======== Source material

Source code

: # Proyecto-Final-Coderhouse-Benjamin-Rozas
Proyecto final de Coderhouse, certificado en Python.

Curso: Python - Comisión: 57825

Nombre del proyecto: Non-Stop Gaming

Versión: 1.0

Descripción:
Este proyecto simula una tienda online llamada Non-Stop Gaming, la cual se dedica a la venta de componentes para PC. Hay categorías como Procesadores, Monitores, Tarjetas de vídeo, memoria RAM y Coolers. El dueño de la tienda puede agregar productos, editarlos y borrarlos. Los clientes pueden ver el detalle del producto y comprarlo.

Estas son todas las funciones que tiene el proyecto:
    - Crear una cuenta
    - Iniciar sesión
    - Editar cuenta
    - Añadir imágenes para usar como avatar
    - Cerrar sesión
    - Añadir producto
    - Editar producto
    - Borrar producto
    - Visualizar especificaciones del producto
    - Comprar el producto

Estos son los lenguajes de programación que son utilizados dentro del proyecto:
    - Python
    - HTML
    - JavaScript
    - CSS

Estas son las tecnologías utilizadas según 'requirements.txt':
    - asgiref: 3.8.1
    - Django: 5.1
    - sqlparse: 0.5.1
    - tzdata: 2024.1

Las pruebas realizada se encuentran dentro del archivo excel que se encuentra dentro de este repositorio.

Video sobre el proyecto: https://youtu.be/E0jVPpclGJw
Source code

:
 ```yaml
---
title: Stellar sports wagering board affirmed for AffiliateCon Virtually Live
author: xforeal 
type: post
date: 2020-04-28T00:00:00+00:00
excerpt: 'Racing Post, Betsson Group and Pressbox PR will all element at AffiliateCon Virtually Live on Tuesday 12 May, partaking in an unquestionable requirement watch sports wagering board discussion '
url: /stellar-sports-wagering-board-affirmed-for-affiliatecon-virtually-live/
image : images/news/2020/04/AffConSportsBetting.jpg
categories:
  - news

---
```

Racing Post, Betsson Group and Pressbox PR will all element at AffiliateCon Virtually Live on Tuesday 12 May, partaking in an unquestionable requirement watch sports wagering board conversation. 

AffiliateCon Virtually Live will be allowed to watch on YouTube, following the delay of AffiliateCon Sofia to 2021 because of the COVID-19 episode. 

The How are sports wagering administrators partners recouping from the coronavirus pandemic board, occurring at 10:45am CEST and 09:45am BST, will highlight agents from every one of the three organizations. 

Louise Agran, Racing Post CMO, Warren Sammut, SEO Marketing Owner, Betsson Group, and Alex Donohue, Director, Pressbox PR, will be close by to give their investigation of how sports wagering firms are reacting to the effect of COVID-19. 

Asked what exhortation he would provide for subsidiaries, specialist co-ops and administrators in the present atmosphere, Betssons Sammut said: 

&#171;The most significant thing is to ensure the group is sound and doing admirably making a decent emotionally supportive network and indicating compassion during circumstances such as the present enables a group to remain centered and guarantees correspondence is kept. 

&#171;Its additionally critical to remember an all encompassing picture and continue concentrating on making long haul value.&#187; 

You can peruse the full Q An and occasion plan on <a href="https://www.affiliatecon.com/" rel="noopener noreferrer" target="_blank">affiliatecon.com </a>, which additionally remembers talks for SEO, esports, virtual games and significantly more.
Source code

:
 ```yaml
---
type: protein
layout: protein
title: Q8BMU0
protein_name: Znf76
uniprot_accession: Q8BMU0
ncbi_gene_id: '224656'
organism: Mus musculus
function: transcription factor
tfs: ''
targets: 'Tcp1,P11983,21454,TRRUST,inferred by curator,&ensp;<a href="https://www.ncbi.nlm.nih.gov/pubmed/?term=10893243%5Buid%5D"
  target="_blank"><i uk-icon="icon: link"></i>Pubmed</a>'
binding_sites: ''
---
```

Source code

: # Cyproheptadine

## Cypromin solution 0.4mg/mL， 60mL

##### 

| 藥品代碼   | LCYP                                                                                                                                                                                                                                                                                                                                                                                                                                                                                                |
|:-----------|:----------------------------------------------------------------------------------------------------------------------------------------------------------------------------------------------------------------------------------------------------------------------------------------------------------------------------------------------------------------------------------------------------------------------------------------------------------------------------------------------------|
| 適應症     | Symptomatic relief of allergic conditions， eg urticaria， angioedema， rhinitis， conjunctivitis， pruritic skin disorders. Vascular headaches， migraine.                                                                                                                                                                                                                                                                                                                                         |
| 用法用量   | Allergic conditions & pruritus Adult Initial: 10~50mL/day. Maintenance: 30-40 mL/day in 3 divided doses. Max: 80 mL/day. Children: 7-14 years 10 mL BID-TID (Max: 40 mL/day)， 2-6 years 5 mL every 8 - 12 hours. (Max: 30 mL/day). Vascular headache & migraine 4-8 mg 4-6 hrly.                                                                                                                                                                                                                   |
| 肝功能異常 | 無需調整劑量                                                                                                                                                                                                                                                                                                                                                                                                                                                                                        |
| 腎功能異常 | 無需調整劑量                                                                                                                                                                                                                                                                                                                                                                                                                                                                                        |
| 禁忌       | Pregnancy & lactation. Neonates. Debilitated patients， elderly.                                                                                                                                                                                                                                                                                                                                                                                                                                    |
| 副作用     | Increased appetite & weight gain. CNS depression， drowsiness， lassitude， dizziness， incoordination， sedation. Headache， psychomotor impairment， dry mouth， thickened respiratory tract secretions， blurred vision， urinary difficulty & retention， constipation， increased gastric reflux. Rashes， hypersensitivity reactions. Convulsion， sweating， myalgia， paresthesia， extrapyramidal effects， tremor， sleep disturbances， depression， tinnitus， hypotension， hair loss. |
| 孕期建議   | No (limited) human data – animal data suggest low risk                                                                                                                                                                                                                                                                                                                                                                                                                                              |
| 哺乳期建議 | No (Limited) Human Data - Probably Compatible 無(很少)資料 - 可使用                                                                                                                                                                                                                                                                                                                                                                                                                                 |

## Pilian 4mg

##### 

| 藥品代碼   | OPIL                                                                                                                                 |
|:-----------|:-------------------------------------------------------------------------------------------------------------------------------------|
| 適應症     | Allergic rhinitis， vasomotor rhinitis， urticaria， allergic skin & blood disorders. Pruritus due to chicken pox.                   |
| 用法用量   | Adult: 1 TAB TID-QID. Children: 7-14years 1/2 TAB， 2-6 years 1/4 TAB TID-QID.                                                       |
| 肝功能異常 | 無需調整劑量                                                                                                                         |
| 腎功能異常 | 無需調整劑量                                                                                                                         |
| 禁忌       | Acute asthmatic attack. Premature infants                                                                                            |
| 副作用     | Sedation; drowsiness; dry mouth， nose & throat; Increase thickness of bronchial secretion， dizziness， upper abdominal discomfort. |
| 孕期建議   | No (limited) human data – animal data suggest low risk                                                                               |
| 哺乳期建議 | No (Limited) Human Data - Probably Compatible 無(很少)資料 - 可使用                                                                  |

================
======== Source material

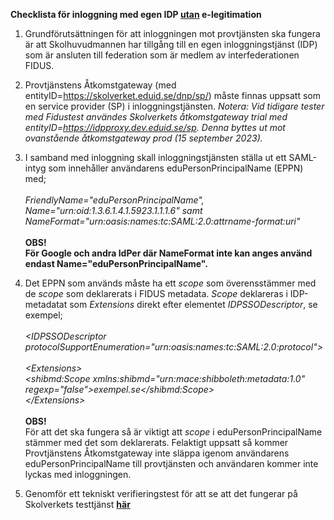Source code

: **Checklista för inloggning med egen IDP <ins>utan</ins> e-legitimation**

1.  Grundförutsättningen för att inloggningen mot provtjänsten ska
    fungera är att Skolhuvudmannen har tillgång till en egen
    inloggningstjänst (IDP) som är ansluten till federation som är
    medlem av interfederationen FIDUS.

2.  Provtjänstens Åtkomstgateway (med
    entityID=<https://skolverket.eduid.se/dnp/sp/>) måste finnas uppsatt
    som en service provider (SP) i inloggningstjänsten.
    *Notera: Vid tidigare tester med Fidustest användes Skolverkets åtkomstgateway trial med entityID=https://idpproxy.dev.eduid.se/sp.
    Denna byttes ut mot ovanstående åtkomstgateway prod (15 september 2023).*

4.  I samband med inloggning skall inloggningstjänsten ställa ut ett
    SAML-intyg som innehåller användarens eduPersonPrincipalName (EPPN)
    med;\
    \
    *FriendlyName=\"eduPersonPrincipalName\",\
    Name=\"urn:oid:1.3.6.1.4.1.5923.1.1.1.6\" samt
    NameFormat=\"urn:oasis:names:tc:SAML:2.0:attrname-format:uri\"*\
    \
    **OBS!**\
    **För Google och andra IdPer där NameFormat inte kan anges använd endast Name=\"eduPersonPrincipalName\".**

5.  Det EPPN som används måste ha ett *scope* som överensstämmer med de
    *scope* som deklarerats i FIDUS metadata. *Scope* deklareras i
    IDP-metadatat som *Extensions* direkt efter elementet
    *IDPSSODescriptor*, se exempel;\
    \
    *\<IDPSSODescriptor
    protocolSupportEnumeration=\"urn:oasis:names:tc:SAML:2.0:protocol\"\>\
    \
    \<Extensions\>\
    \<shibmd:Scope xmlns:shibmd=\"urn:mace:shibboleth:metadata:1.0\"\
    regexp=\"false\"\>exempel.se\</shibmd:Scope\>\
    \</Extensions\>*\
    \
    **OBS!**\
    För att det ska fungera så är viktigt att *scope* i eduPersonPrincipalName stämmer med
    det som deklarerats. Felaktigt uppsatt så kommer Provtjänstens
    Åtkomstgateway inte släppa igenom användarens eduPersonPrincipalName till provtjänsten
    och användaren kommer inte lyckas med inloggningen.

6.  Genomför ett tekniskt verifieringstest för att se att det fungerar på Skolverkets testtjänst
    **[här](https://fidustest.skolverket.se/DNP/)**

================
======== Source material

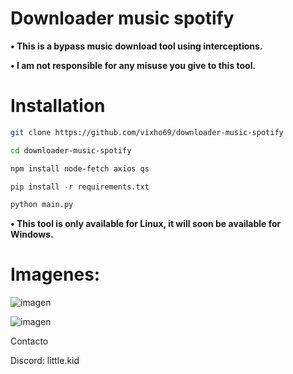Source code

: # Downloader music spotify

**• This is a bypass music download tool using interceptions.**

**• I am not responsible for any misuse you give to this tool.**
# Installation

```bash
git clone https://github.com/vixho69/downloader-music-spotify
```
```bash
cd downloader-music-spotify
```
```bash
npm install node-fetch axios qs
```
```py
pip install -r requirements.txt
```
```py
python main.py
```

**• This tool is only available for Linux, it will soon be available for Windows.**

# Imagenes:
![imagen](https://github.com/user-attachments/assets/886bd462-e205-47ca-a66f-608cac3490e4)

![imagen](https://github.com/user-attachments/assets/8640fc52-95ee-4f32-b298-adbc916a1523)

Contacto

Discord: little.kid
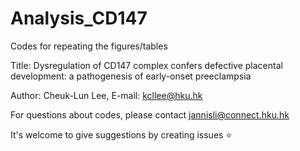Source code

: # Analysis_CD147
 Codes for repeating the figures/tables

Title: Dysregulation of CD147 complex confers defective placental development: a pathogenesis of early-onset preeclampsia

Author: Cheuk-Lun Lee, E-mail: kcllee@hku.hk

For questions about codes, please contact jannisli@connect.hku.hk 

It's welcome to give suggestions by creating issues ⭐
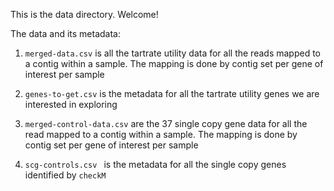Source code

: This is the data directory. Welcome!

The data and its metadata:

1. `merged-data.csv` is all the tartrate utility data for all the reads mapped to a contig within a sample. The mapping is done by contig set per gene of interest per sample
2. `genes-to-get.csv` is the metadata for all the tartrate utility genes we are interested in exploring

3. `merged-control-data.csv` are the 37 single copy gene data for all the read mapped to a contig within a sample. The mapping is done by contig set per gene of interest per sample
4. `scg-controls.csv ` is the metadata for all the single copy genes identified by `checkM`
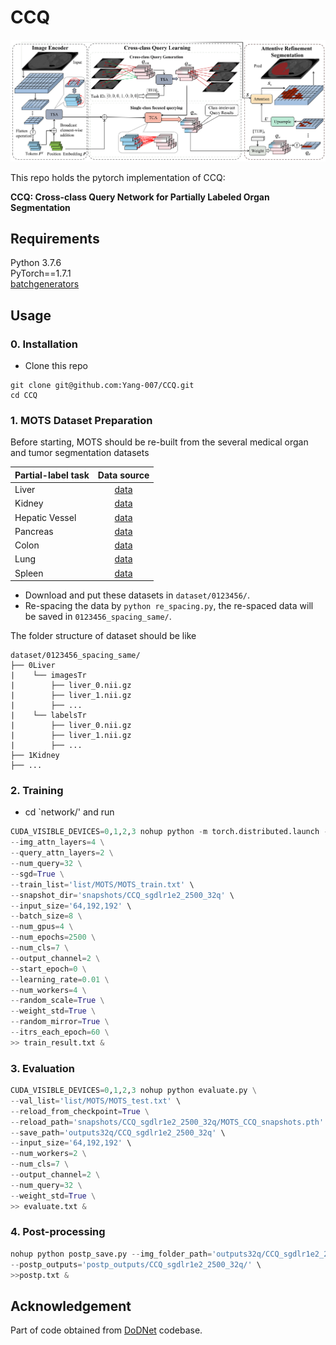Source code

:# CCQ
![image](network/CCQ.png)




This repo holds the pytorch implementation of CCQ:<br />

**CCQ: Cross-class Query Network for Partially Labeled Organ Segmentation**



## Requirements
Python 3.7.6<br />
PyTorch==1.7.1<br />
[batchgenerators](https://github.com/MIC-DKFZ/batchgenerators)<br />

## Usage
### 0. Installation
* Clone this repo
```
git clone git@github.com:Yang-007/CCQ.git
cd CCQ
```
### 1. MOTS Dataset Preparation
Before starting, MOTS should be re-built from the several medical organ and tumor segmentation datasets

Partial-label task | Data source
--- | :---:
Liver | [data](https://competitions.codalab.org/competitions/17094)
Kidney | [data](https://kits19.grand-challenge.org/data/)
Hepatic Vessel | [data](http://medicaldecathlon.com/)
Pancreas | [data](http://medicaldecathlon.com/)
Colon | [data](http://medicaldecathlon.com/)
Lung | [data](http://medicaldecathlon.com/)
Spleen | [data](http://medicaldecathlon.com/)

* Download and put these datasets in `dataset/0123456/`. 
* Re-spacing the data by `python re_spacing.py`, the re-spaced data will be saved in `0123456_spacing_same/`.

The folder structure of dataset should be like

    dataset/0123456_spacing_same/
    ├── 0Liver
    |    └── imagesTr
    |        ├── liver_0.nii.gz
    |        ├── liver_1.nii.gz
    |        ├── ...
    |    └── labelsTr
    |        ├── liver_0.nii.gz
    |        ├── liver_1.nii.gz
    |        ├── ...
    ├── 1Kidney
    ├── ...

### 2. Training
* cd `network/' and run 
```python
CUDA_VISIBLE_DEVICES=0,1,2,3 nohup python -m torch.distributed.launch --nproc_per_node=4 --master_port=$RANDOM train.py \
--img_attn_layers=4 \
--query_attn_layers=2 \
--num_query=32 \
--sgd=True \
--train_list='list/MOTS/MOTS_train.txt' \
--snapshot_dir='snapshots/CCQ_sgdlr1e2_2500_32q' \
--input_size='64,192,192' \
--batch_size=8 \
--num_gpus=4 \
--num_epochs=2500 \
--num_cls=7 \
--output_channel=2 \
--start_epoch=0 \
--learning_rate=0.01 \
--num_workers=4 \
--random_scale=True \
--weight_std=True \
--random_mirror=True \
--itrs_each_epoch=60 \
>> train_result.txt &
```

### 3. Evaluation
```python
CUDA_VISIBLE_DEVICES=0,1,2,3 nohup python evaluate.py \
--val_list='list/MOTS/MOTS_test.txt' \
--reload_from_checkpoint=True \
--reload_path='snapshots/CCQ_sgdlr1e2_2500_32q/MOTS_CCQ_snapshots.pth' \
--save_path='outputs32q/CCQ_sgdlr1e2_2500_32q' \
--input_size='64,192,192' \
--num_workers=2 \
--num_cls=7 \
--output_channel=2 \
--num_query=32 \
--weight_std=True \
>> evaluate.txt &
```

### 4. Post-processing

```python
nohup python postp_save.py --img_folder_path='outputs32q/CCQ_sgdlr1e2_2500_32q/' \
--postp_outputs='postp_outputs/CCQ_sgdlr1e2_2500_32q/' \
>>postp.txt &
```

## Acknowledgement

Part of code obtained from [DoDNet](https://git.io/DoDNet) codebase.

================

All lines of the data above that include the word "rhinitis" must be shown.

• _Exercise response_
| 適應症     | Symptomatic relief of allergic conditions， eg urticaria， angioedema， rhinitis， conjunctivitis， pruritic skin disorders. Vascular headaches， migraine.                                                                                                                                                                                                                                                                                                                                         |
| 適應症     | Allergic rhinitis， vasomotor rhinitis， urticaria， allergic skin & blood disorders. Pruritus due to chicken pox.                   |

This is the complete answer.